Tesla: versões mais baratas do Model 3 e do Model Y (e não um modelo novo)
O cenário que ganha mais força é simples: se esta aposta avançar, não deverá traduzir-se num automóvel totalmente inédito. Em vez disso, a marca deverá apresentar variantes mais económicas - e com menos equipamento - dos actuais Model 3 e Model Y, mantendo a base técnica e o posicionamento geral, mas baixando o preço de entrada através de cortes bem visíveis no interior e na lista de extras.

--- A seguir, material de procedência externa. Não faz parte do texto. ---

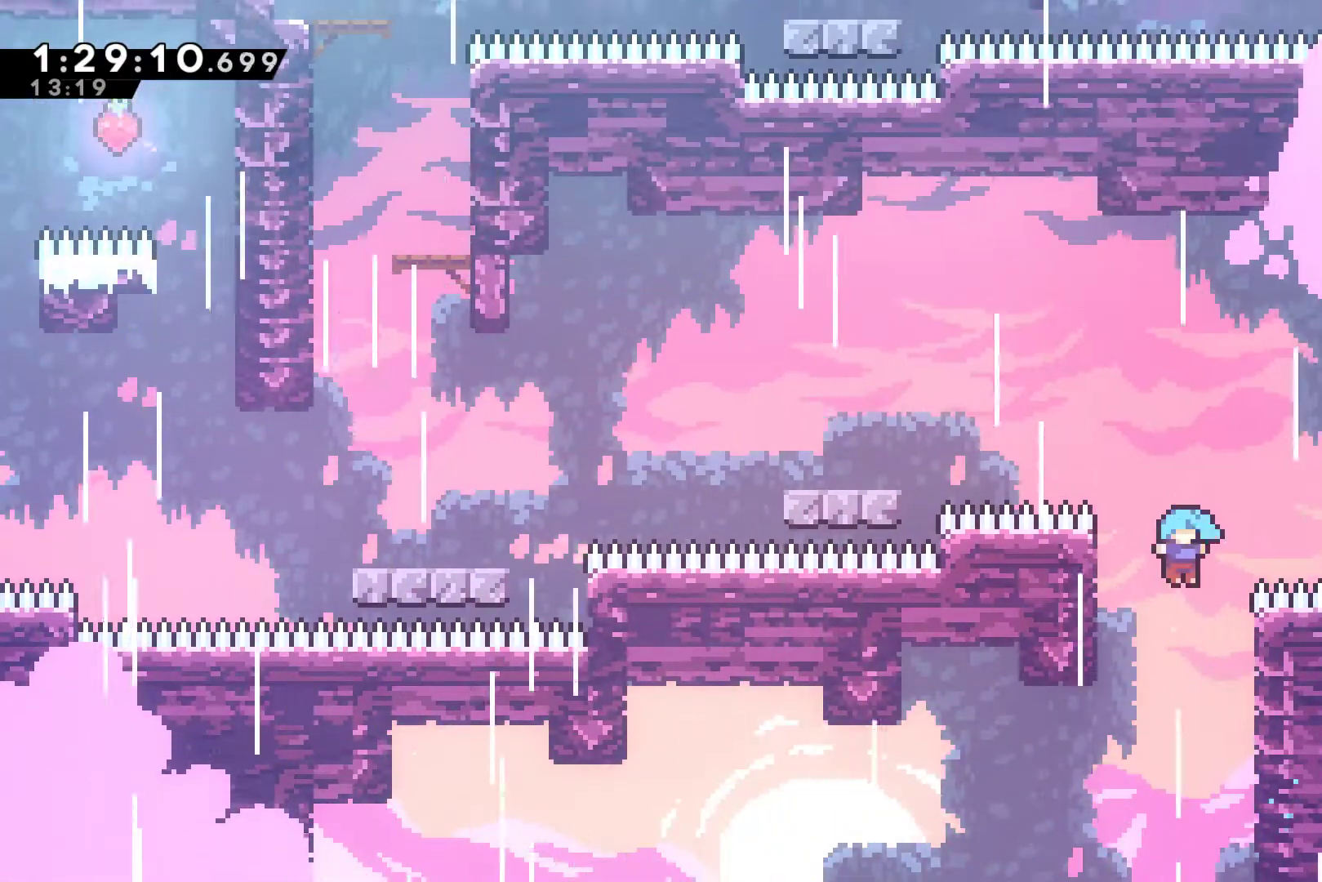
{"buttons": ["R1", "DPAD_UP", "DPAD_RIGHT"], "left_stick": "center", "events": [[233, "DPAD_UP", "down"], [333, "A", "down"], [467, "A", "up"]]}
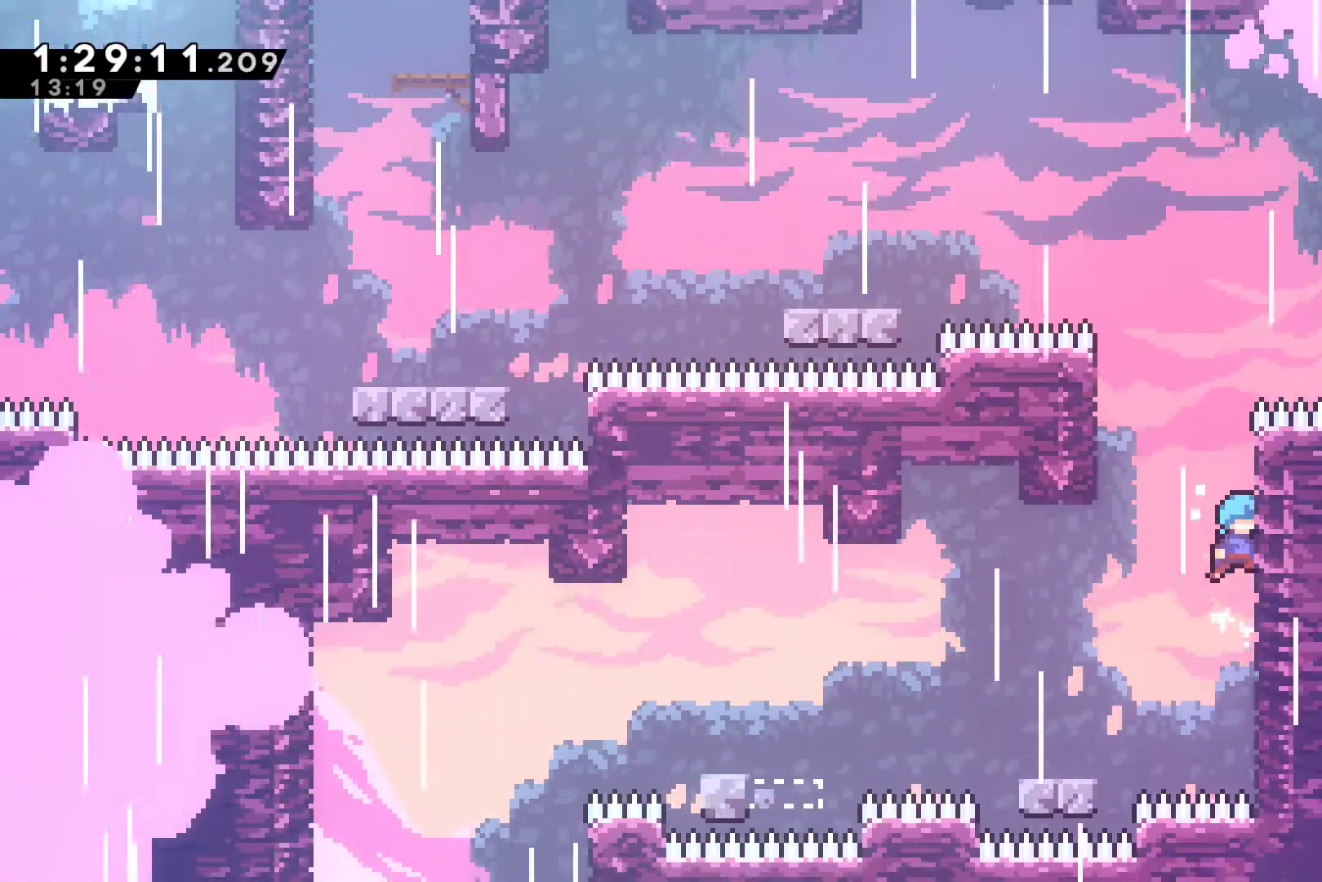
{"buttons": [], "left_stick": "center", "events": [[67, "DPAD_RIGHT", "up"], [167, "DPAD_UP", "up"], [200, "A", "down"], [233, "DPAD_LEFT", "down"], [267, "R1", "up"], [300, "A", "up"], [333, "DPAD_UP", "down"], [467, "DPAD_UP", "up"], [500, "DPAD_LEFT", "up"]]}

Tesla Model Y E41: o que dizem as referências no microprograma
Desta vez, a pista não veio de Elon Musk, mas de um pirata informático conhecido como Green. Ao analisar dados do microprograma (software interno) dos veículos da Tesla, encontrou menções a uma versão “simplificada” do Model Y, identificada pelo nome de código E41 - algo que já tinha sido referido antes.
O Model Y “simplificado” (E41), que já foi avistado na estrada, surge agora também no microprograma.
Deverá ter duas opções de áudio: “essencial” e “essencial com equipamento”.
A câmara traseira poderá perder o aquecimento.
Sem “airwave” na consola.
Frente específica E41 (a versão Performance também deverá receber uma actualização na frente).
- green (@greentheonly), 20 de Setembro de 2025
Cortes no equipamento: onde a Tesla pode poupar para baixar o preço
A novidade está no detalhe das possíveis alterações de equipamento. Nestas versões de baixo custo, é plausível dizer adeus a itens de conveniência e conforto como:
- bancos eléctricos;
- espelhos com recolha automática;
- tejadilho panorâmico em vidro;
- iluminação ambiente;
- ecrã traseiro;
- sistema de som mais avançado.
Em troca, a proposta aponta para uma abordagem mais básica e pragmática: comandos mais simples, jantes de 18” com desenho menos elaborado e uma suspensão com especificação mais modesta.
Um corte radical com um objectivo muito concreto: menos de 30 mil euros
Se tudo isto parece extremo, é precisamente porque o objectivo também o é. A intenção será colocar o preço de entrada destas versões abaixo dos 30 mil euros em alguns mercados. Só Elon Musk saberá até onde a marca está disposta a ir - e, como tantas vezes acontece com a Tesla, pode acabar por ser tudo… ou por não acontecer nada.
O que esta estratégia pode significar na prática
Uma versão mais acessível do Model 3 ou do Model Y poderá atrair novos compradores para o ecossistema Tesla, mas levanta uma questão inevitável: até que ponto o corte de equipamento afecta a percepção de “produto premium” que muitos associam à marca. Para alguns condutores, menos conforto e menos tecnologia no habitáculo será um preço aceitável a pagar por acesso a uma plataforma eléctrica eficiente; para outros, poderá descaracterizar aquilo que torna estes modelos desejáveis.
Também vale a pena notar que esta aposta surge num momento em que a concorrência no segmento eléctrico se tornou mais agressiva, com mais ofertas e maior sensibilidade ao preço. Se a Tesla conseguir baixar o valor de entrada sem comprometer aspectos essenciais (como a experiência de condução e a robustez do conjunto), poderá reforçar a posição dos Model 3 e Model Y em mercados onde o custo inicial continua a ser a principal barreira.